Source material below:

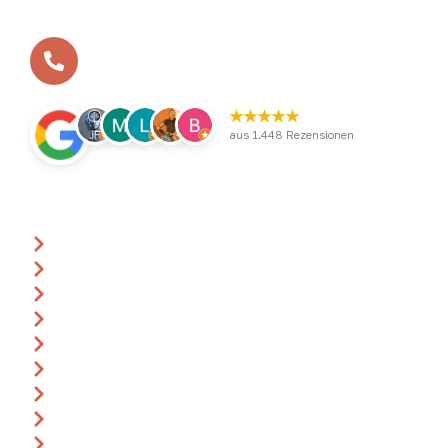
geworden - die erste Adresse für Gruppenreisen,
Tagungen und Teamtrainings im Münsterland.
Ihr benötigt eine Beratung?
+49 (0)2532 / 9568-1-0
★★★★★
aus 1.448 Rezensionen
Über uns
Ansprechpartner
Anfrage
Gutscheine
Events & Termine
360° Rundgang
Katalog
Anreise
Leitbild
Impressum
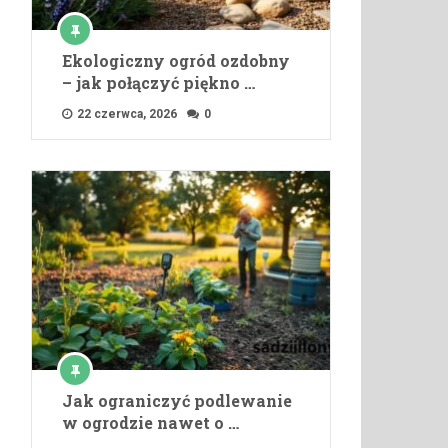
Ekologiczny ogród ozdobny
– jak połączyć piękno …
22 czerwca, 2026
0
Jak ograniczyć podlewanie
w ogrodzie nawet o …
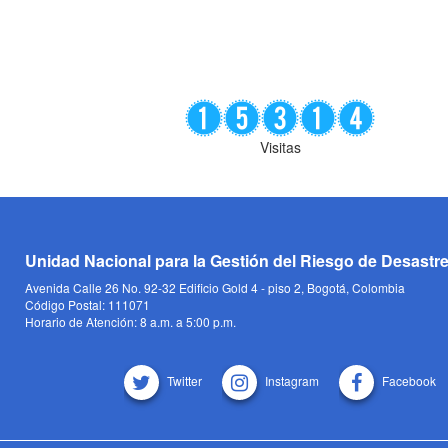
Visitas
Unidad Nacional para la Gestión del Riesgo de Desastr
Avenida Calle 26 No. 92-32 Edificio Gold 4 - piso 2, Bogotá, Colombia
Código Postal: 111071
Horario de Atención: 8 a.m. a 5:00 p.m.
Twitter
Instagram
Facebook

End of Source material.
Source material below:

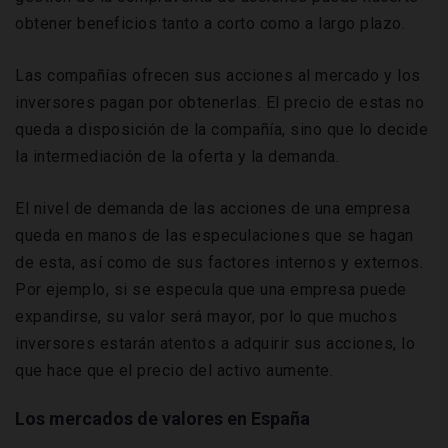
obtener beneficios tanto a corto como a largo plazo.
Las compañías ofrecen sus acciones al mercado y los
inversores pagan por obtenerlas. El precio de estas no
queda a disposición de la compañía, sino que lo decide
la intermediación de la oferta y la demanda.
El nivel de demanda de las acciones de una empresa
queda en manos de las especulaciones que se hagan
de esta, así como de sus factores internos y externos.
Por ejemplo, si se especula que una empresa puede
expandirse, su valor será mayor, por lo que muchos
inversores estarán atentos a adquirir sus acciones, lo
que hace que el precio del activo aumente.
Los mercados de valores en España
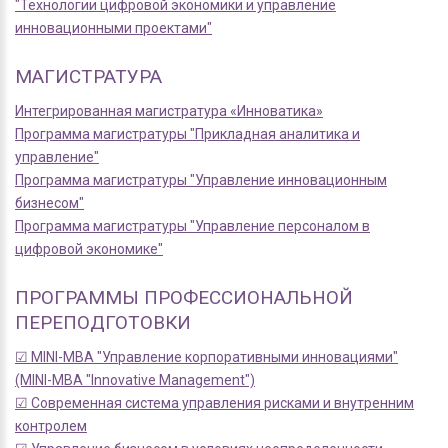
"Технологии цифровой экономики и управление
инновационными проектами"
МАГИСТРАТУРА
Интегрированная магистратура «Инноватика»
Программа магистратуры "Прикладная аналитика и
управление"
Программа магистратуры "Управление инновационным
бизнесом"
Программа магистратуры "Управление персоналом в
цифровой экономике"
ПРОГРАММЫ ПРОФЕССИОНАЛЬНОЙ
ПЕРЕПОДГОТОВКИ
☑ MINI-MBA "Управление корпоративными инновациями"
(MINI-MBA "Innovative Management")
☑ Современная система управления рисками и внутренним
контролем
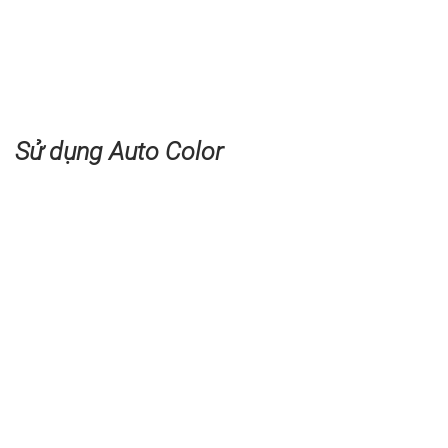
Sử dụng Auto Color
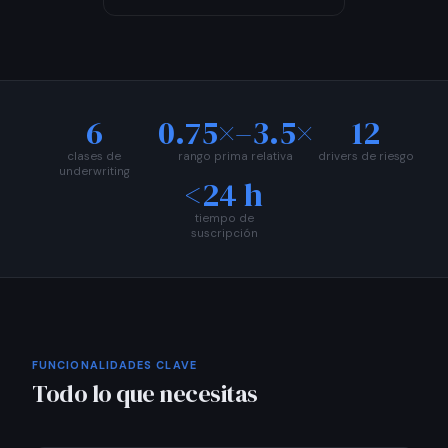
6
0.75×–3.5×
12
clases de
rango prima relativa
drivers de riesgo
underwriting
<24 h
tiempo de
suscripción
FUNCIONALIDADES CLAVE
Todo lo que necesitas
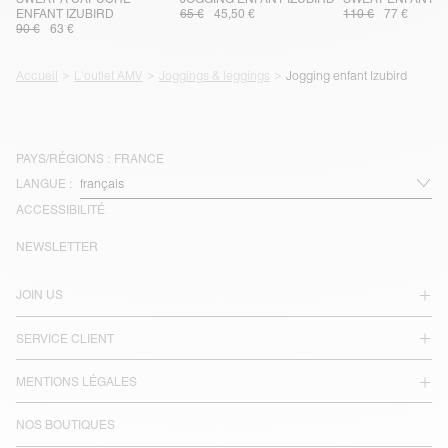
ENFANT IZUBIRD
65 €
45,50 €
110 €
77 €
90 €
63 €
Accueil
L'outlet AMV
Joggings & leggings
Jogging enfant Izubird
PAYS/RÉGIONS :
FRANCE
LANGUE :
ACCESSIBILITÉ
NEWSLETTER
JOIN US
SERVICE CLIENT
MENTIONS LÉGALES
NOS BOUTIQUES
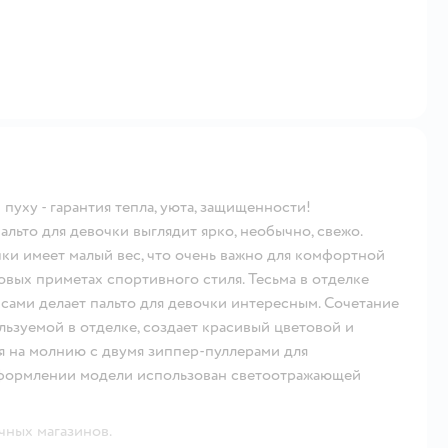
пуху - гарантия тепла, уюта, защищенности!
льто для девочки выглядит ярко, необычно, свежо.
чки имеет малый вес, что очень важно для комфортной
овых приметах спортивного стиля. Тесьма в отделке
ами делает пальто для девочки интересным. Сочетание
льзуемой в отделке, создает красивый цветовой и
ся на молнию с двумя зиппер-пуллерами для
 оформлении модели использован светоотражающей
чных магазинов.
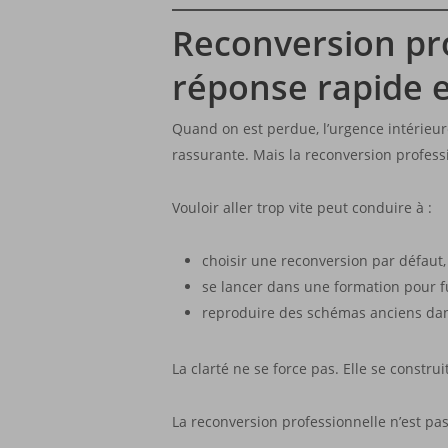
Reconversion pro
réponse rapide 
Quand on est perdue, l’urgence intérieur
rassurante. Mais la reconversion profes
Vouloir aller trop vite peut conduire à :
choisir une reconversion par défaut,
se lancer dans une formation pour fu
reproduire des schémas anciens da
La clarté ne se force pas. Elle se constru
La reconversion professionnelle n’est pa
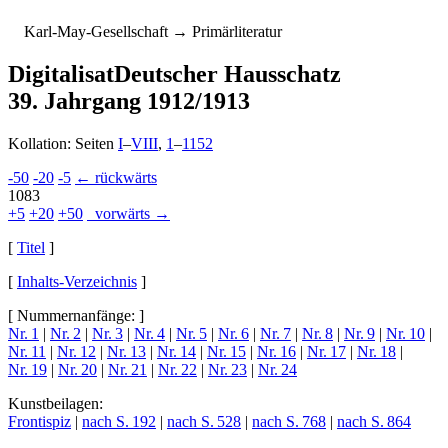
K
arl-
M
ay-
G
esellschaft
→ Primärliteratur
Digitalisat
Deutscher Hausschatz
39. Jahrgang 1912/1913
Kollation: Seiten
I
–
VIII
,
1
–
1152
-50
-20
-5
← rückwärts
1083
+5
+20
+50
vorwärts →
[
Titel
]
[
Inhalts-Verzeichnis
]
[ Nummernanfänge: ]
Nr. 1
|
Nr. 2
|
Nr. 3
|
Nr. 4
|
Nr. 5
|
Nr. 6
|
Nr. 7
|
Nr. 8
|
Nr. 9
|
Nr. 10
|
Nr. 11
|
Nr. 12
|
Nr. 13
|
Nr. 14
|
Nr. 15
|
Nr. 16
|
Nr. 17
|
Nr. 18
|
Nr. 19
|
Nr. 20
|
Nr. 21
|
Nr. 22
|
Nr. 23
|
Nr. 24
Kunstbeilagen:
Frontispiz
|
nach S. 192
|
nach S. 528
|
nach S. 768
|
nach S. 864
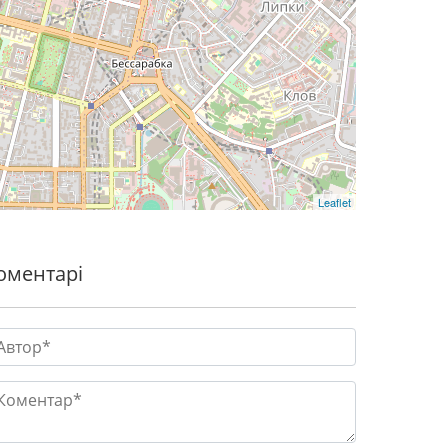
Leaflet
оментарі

End of Source material.

Work to be completed: Copy the data again from the line with "geworden - die" up to and including the line with "w ogrodzie nawet o …", leaving the pictures out.

Written solution:
geworden - die erste Adresse für Gruppenreisen,
Tagungen und Teamtrainings im Münsterland.
Ihr benötigt eine Beratung?
+49 (0)2532 / 9568-1-0
★★★★★
aus 1.448 Rezensionen
Über uns
Ansprechpartner
Anfrage
Gutscheine
Events & Termine
360° Rundgang
Katalog
Anreise
Leitbild
Impressum
Ekologiczny ogród ozdobny
– jak połączyć piękno …
22 czerwca, 2026
0
Jak ograniczyć podlewanie
w ogrodzie nawet o …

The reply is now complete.